Transparency and Traceability of Raw Materials
Minimum Standards
Raw material sourcing is planned and coordinated
Routine testing procedures are implemented for authenticity, adulteration and contamination, including tests for the following:
- Appearance, moisture, ash, acid-insoluble ash
- Pesticides testing utilising (GC-Ms, GC)
- Organochlorines
- Organic Phosporus
- Pyrethrins
- Heavy Metals and Harmful Ingredients Testing (ICP-MS, AAS)
- Heavy metals – lead chromium, copper, mercury
- Hazardous ingredients – Arsenic
- Tests conducted for heavy metals and pesticides/herbicides for each batch
- Active or significant ingredient testing e.g. testing for hyperforin content in Hypericum perforatum (St Johns Wort)
Best Practices
Quality
- Standardisation of seed selection (e.g. exact species, subspecies and variant), propagation, soil type, cultivation, harvest conditions, drying and processing
- Upstream activities so that in addition to quality control in processing there is also an agricultural/planting source framework to control the resources of high quality herbs.
- Determine quality of origin to establish quality assurance and stability
Establish uniform standards for management of contaminants, adulterants, substitution
Transparency
- Development of quality and traceability systems.

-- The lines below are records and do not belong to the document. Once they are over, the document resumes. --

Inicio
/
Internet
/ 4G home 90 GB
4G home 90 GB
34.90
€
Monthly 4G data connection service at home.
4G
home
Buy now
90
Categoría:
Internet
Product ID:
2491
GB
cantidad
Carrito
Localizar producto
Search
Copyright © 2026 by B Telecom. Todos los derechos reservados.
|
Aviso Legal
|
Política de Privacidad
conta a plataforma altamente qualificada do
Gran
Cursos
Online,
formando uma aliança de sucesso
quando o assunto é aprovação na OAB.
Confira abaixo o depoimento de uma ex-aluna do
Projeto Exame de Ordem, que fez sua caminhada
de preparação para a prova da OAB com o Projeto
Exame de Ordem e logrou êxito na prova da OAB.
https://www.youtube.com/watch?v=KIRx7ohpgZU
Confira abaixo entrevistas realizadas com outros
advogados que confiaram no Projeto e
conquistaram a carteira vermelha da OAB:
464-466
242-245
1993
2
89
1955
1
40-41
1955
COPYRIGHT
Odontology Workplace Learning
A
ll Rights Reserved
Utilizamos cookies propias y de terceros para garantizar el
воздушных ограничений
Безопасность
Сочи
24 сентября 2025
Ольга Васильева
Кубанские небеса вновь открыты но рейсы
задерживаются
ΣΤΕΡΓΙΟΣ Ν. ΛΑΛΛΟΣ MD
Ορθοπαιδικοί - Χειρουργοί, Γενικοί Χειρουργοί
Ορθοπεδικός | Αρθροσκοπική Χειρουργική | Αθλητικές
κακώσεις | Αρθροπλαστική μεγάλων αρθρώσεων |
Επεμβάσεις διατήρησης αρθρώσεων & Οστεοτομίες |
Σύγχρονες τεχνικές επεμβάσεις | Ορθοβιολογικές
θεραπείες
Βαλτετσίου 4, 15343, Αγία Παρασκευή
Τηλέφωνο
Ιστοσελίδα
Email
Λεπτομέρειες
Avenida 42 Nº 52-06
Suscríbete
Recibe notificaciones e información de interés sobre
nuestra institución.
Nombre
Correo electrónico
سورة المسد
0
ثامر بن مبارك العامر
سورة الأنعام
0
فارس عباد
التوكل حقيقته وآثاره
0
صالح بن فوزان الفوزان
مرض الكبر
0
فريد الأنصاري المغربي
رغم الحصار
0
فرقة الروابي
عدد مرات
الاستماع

- Sources of raw materials are named and guaranteed.
Traceability
- Origin of each batch is known and traceable
- Field visits to identify the genuine source of herbal raw material
- Product security, authentication, identification for individual products, individual product security.
- Barcode systems for each single herb.
- Every bag of raw material is tagged with standalone product bar code and quality information
- Transaction security, tracking, tracing, pedigree, chain of custody security.
- Tracing country of origin, manufacture date, quality inspection report.
- Chemical marker of single herb to protect chain of custody for extraction of herbs.